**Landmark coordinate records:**
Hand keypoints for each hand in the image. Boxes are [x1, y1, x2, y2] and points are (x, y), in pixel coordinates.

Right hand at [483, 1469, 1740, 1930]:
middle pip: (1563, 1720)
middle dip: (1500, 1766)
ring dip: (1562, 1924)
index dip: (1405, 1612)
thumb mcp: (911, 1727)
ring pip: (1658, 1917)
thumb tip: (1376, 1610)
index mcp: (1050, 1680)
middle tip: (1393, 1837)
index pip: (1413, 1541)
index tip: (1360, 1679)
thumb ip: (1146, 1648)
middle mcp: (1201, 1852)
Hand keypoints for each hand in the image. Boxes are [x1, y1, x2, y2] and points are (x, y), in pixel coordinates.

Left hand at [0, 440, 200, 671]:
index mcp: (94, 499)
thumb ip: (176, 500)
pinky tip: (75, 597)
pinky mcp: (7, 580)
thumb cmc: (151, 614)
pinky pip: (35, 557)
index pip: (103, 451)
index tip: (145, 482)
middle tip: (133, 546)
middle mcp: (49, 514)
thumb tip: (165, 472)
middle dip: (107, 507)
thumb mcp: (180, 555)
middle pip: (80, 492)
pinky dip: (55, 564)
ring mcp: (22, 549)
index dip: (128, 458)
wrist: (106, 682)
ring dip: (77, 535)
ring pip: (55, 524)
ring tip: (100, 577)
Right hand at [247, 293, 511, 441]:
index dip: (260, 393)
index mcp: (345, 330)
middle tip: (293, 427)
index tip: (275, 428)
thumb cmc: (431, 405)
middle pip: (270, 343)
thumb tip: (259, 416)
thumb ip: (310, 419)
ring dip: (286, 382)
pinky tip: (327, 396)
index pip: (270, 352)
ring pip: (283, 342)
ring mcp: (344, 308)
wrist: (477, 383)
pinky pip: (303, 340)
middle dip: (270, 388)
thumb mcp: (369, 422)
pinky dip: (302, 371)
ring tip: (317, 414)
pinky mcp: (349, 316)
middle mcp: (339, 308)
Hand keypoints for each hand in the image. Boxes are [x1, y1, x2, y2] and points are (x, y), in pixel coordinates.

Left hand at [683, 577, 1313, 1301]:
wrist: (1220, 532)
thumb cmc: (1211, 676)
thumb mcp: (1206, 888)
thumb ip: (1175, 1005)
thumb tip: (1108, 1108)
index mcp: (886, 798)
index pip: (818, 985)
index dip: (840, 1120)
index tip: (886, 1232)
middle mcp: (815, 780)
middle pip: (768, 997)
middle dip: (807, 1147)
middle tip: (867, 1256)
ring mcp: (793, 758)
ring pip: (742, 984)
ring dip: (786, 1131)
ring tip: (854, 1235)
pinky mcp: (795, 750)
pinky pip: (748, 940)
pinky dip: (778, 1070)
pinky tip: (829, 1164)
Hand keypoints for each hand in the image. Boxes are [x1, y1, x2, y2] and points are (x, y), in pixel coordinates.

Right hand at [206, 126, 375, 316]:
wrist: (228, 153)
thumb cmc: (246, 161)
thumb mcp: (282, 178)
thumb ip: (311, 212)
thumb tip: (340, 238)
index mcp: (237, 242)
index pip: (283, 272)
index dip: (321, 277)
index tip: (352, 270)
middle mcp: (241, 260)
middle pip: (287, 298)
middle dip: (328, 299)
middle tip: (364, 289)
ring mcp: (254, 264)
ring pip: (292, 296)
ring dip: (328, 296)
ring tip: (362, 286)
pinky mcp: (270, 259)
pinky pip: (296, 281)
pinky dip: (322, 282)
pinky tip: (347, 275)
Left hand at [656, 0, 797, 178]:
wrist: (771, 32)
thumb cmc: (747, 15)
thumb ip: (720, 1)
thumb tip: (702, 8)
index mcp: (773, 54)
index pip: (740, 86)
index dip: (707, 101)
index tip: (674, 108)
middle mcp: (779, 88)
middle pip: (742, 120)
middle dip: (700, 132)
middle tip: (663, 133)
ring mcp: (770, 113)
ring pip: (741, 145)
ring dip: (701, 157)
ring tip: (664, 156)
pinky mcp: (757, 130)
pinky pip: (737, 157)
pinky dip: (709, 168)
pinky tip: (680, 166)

**Task to carry out:**
All entries are to be repeated exactly and completely.

**Output for this exercise:**
Hand keypoints for each hand in the image. Boxes are [x1, y1, x2, y2] and points are (x, y), in pixel coordinates.

Right hand at [483, 1469, 1740, 1930]:
middle pip: (1563, 1720)
middle dip: (1500, 1766)
ring dip: (1562, 1924)
index dip: (1405, 1612)
thumb mcp: (911, 1727)
ring pip: (1658, 1917)
thumb tip: (1376, 1610)
index mcp: (1050, 1680)
middle tip: (1393, 1837)
index pip: (1413, 1541)
index tip: (1360, 1679)
thumb ip: (1146, 1648)
middle mcp: (1201, 1852)
Hand keypoints for each hand in the image. Boxes are [x1, y1, x2, y2] and points are (x, y), in pixel coordinates.

Left hand at [0, 440, 200, 671]:
index mcp: (94, 499)
thumb ip: (176, 500)
pinky tip: (75, 597)
pinky mcp: (7, 580)
thumb cmc: (151, 614)
pinky pip: (35, 557)
index pip: (103, 451)
index tip: (145, 482)
middle tip: (133, 546)
middle mcp: (49, 514)
thumb tip: (165, 472)
middle dip: (107, 507)
thumb mcp: (180, 555)
middle pip: (80, 492)
pinky dip: (55, 564)
ring mcp: (22, 549)
index dip: (128, 458)
wrist: (106, 682)
ring dip: (77, 535)
ring pip: (55, 524)
ring tip: (100, 577)
Right hand at [247, 293, 511, 441]:
index dip: (260, 393)
index mcp: (345, 330)
middle tip: (293, 427)
index tip: (275, 428)
thumb cmc: (431, 405)
middle pip: (270, 343)
thumb tip: (259, 416)
thumb ip: (310, 419)
ring dip: (286, 382)
pinky tip: (327, 396)
index pip: (270, 352)
ring pip: (283, 342)
ring mcp: (344, 308)
wrist: (477, 383)
pinky pip: (303, 340)
middle dip: (270, 388)
thumb mcp: (369, 422)
pinky dip: (302, 371)
ring tip: (317, 414)
pinky mcp: (349, 316)
middle mcp: (339, 308)
Hand keypoints for each hand in the image. Boxes are [x1, y1, x2, y2] and points are (x, y), in pixel coordinates.

Left hand at [683, 577, 1313, 1301]:
wrist: (1220, 532)
thumb cmc: (1211, 676)
thumb mcp: (1206, 888)
thumb ip: (1175, 1005)
thumb tip: (1108, 1108)
index mcp: (886, 798)
index pip: (818, 985)
index dip: (840, 1120)
index tip: (886, 1232)
middle mcp: (815, 780)
middle pip: (768, 997)
middle dip: (807, 1147)
middle tip: (867, 1256)
ring mcp: (793, 758)
ring pip: (742, 984)
ring dip: (786, 1131)
ring tip: (854, 1235)
pinky mcp: (795, 750)
pinky pip: (748, 940)
pinky dip: (778, 1070)
pinky tip: (829, 1164)
Hand keypoints for each hand in the image. Boxes are [x1, y1, x2, y2] and points are (x, y), in pixel coordinates.

Right hand at [206, 126, 375, 316]:
wrist: (228, 153)
thumb cmc: (246, 161)
thumb mcp: (282, 178)
thumb ip: (311, 212)
thumb tip: (340, 238)
index mcp: (237, 242)
index pip: (283, 272)
index dip: (321, 277)
index tip: (352, 270)
middle mcp: (241, 260)
middle pip: (287, 298)
middle dip: (328, 299)
middle tip: (364, 289)
ring mcp: (254, 264)
ring pip: (292, 296)
ring dip: (328, 296)
ring tip: (362, 286)
pinky mcp: (270, 259)
pinky pip: (296, 281)
pinky dip: (322, 282)
pinky tip: (347, 275)
Left hand at [656, 0, 797, 178]:
wrist: (771, 32)
thumb cmc: (747, 15)
thumb ip: (720, 1)
thumb tip: (702, 8)
index mcp: (773, 54)
index pip: (740, 86)
index dip: (707, 101)
index tip: (674, 108)
middle mcp: (779, 88)
middle pip: (742, 120)
middle dip: (700, 132)
middle tip: (663, 133)
ring mcp: (770, 113)
ring pip: (741, 145)
ring dip: (701, 157)
ring tip: (664, 156)
pinky mcp: (757, 130)
pinky pip: (737, 157)
pinky dip: (709, 168)
pinky tip: (680, 166)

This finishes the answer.